"Je n’ai pas pu les sauver" : le témoignage de Patrick Pelloux sur la tuerie de Charlie Hebdo

Publié le 08/01/2015

« Je n’ai pas pu les sauver… » En quelques mots, le Dr Patrick Pelloux, en sanglots, a livré à l’Agence France Presse (AFP), à I-Télé (video) et à France Inter un récit déchirant de l’attentat perpétré hier matin. Alors que se tenait la conférence de rédaction de Charlie Hebdo, l’urgentiste assistait, lui, à une réunion pour l’amélioration des services d’urgence, à quelques mètres des locaux du journal. « J’étais à cette réunion quand Jean-Luc, le graphiste, m’a appelé pour me dire : `il faut que tu viennes vite, ils nous ont tiré dessus à la kalachnikov’ ». Accompagné du colonel Tourtier des pompiers de Paris, il arrive sur place quelques minutes plus tard. « C’était épouvantable », lâche-t-il, la voix brisée. « Et pendant qu’on prenait en charge les victimes, ils (les tueurs, ndlr) étaient encore en train d’abattre des gens dans la rue… » Pour certaines victimes, « il n’y avait plus rien à faire parce qu’ils avaient tiré dans les têtes ».

Évoquant Charb, directeur de la publication et illustrateur de l’un de ses ouvrages, tué de sang-froid, Patrick Pelloux confie « je pense qu’il a dû se lever et les traiter de cons ou leur faire un bras d’honneur, ou essayer de leur enlever leurs armes ». Ajoutant « dans la position où il est mort, il était enchevêtré dans sa chaise, c’est comme s’il avait été abattu en se levant. Et je le connaissais bien, c’était mon frère, et je sais qu’il a dû leur faire ça… »

Huit personnes ont également été blessées dans l’attentat. Parmi elles, le dessinateur Riss, directeur de la rédaction, et les journalistes Philippe Lançon et Fabrice Nicolino. Le président de l’AMUF indiquait, ce matin, qu’ils allaient mieux.
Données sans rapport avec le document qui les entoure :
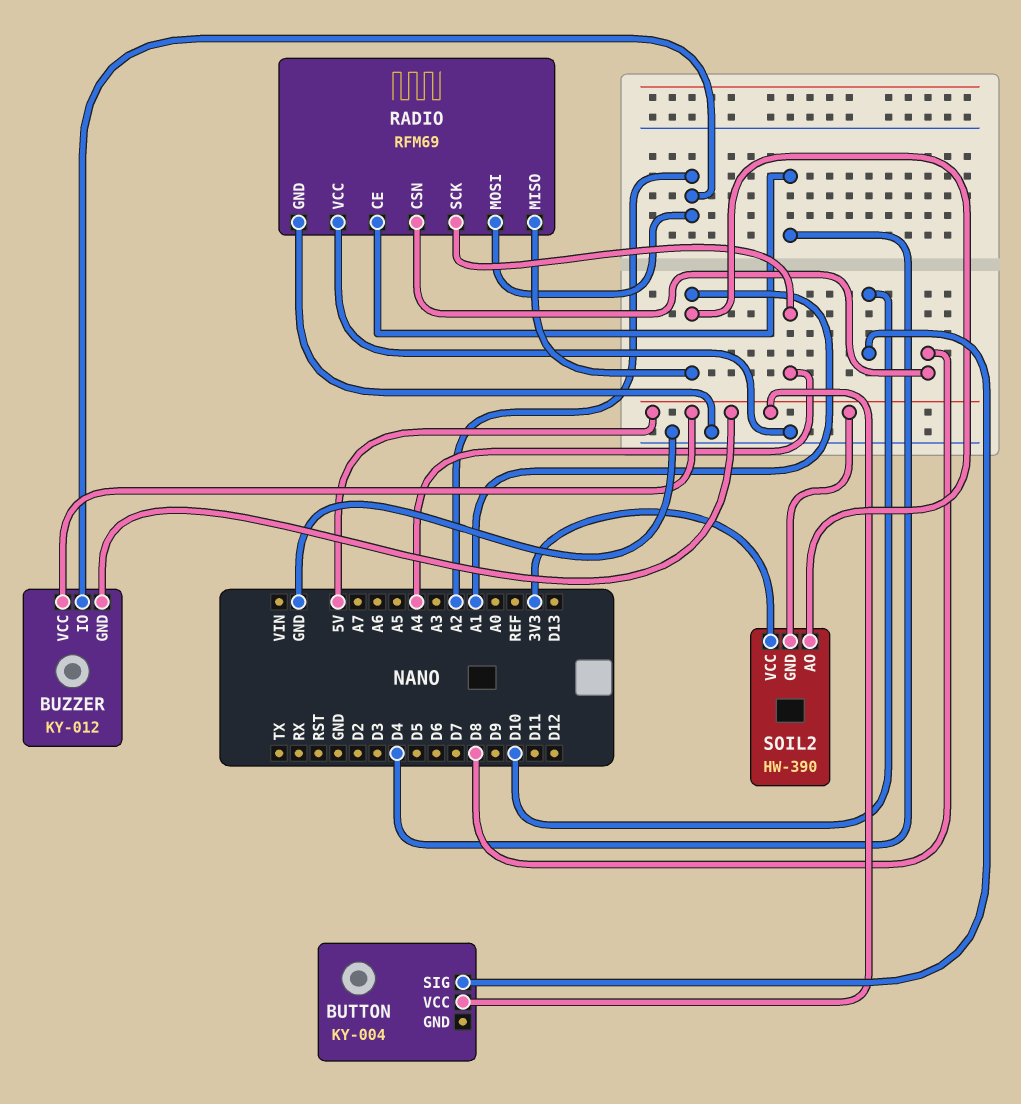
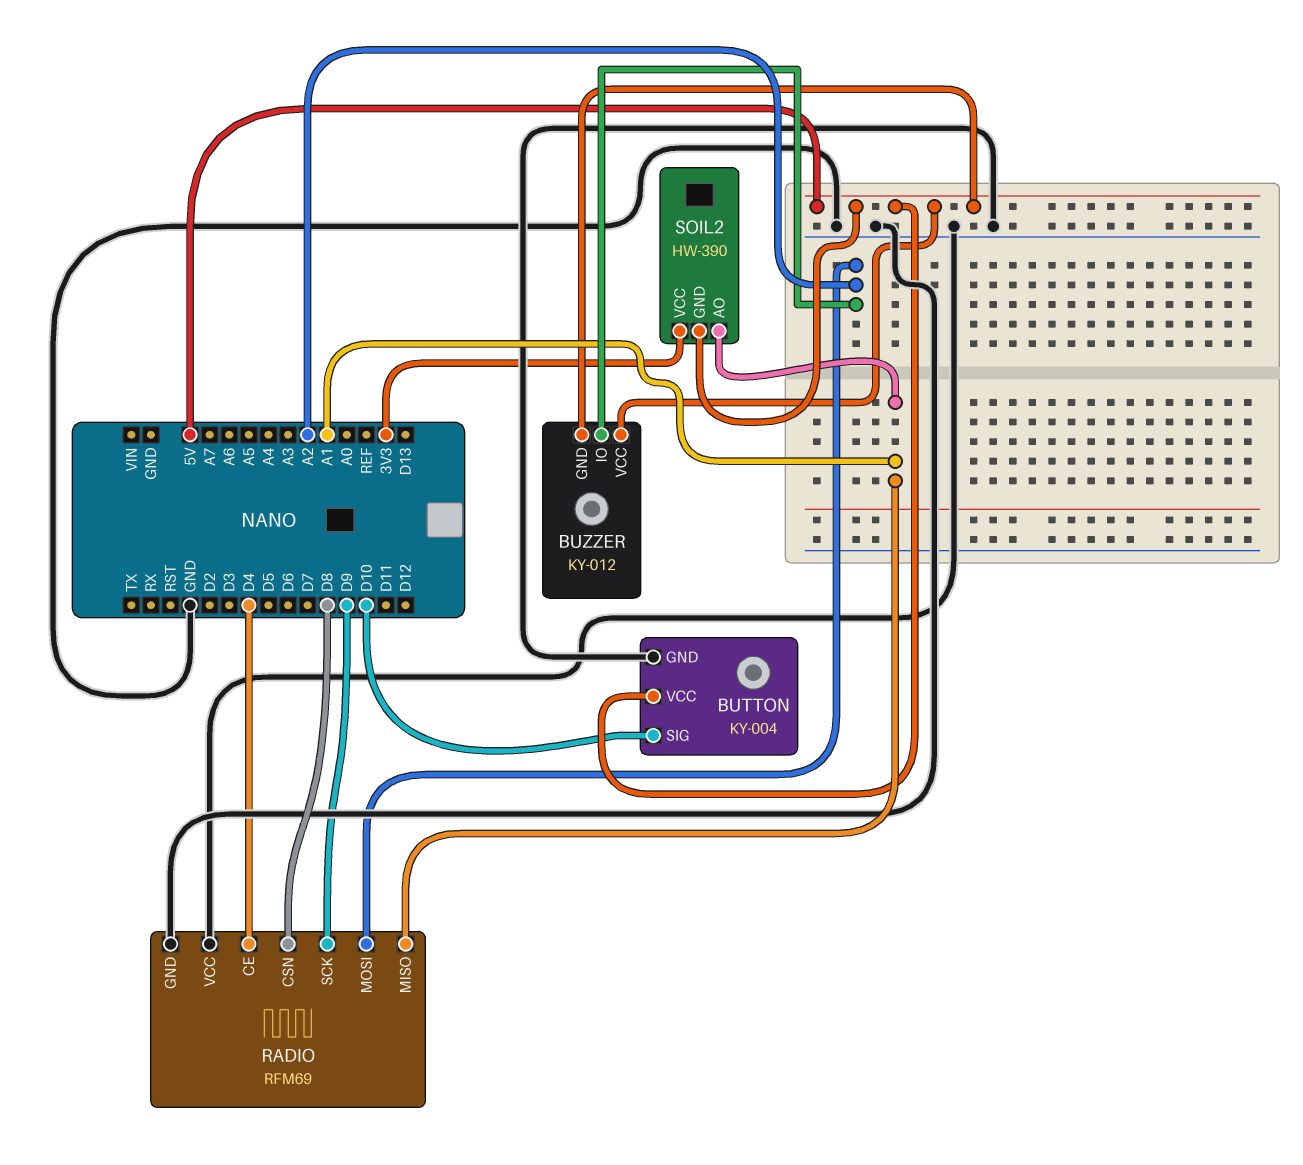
BUTTON pin GND: none -> GND
RADIO pin SCK: A4 -> D9

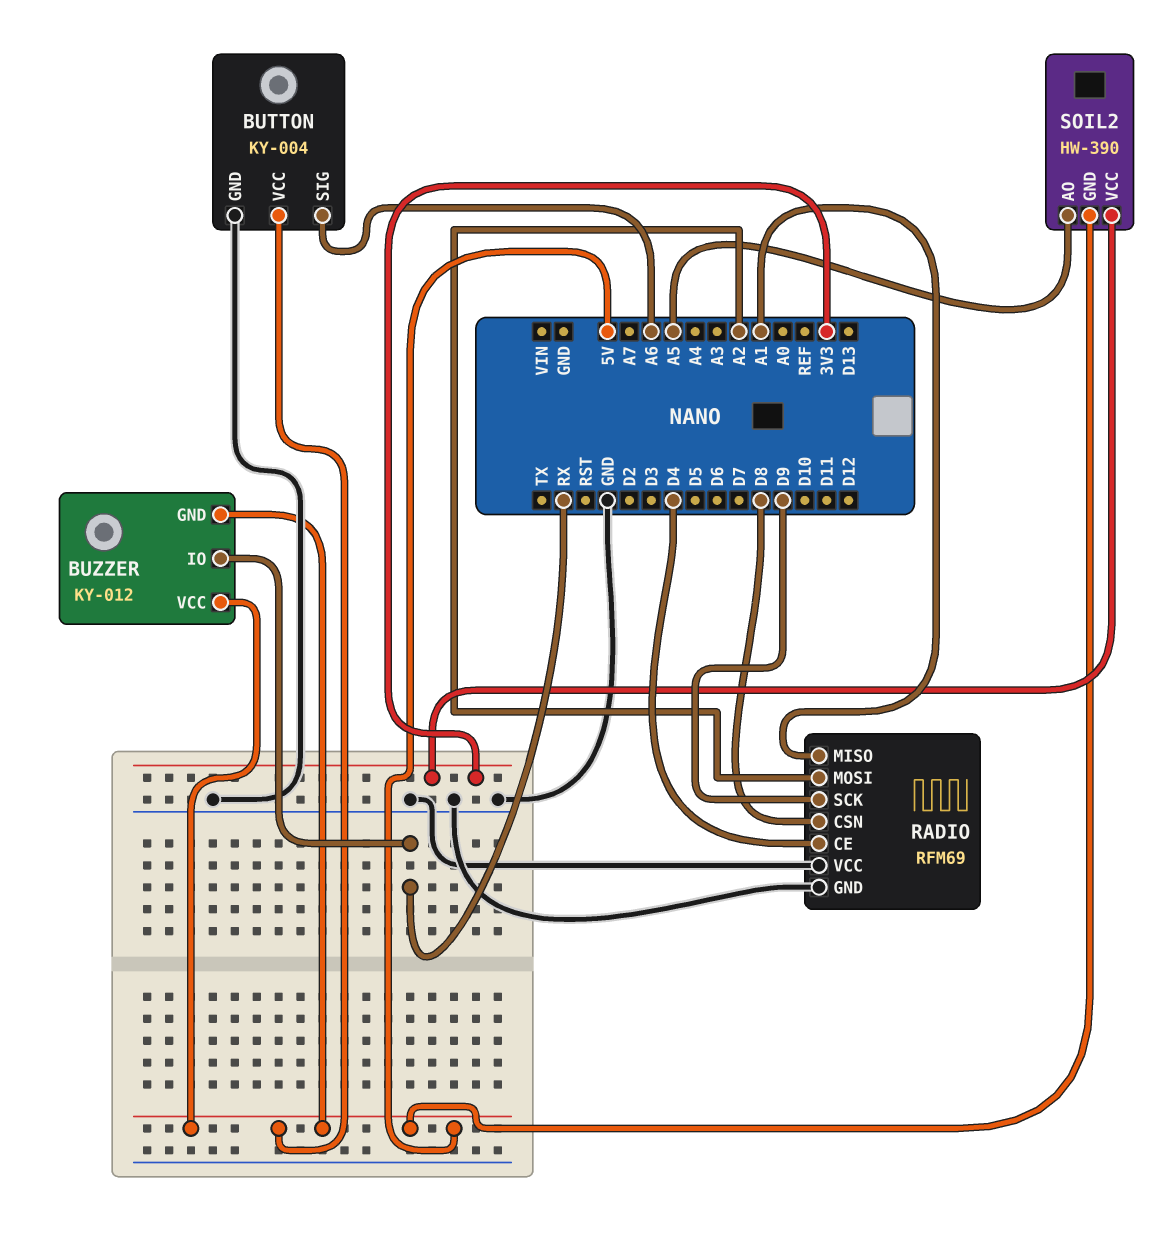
BUTTON pin SIG: D10 -> A6
BUZZER pin IO: A2 -> RX
SOIL2 pin AO: A1 -> A5

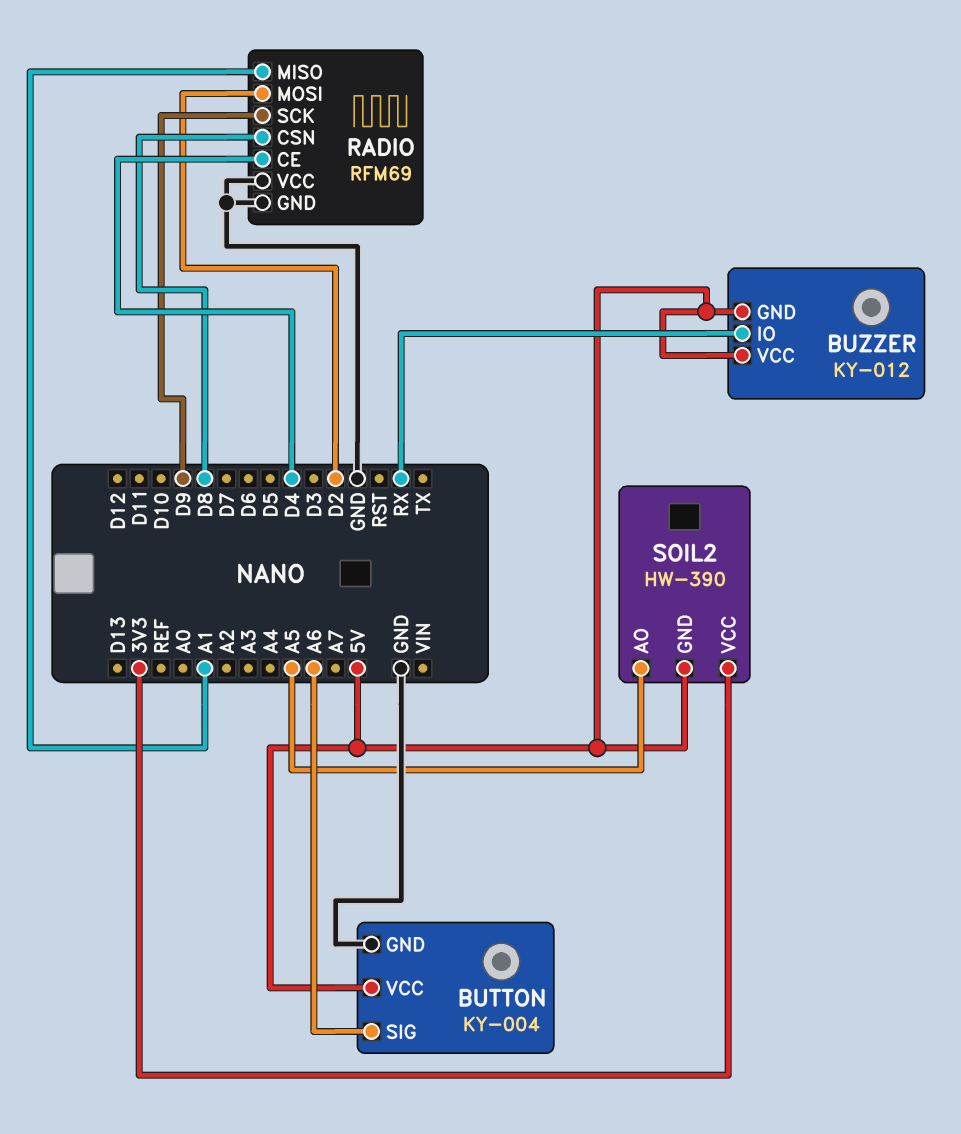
RADIO pin MOSI: A2 -> D2

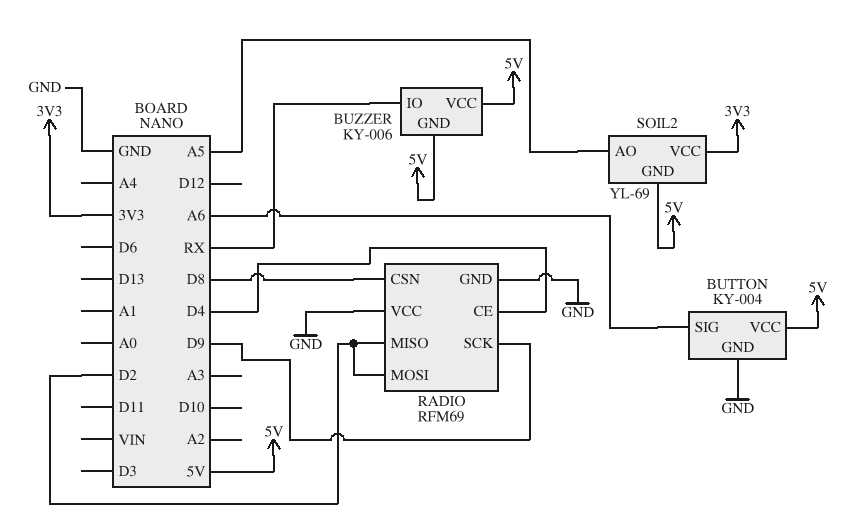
BUZZER: KY-012 -> KY-006
RADIO pin MISO: A1 -> D2
SOIL2: HW-390 -> YL-69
Auteur de la chronique « Histoire d’urgences » publiées dans les colonnes de l’hebdomadaire, il a affirmé que Charlie Hebdo paraîtrait, mercredi prochain, comme d’habitude. « On est tous avec notre peine, notre douleur, nos peurs, mais on va le faire quand même parce que ce n’est pas la connerie qui va gagner ».

Ce matin, alors que la traque des suspects de la fusillade se poursuivait en Picardie, deux personnes ont été visées par des tirs à l’arme à feu à Montrouge, dans le sud de la capitale. L’une des deux, jeune policière stagiaire, a succombé à ses blessures. La seconde victime, un agent de voirie, est grièvement blessée. Pour l’heure, aucun lien avec l’attentat de Charlie Hebdo n’est établi. La section anti-terroriste du parquet de Paris a ouvert une enquête pour entreprise terroriste "au vu du contexte actuel, de l’armement lourd de l’auteur des faits et du caractère délibéré d’un acte visant les forces de l’ordre". En fin d’après-midi, l’auteur de ces coups de feu était toujours en fuite, selon Bernard Cazeneuve, ministre de l’Intérieur.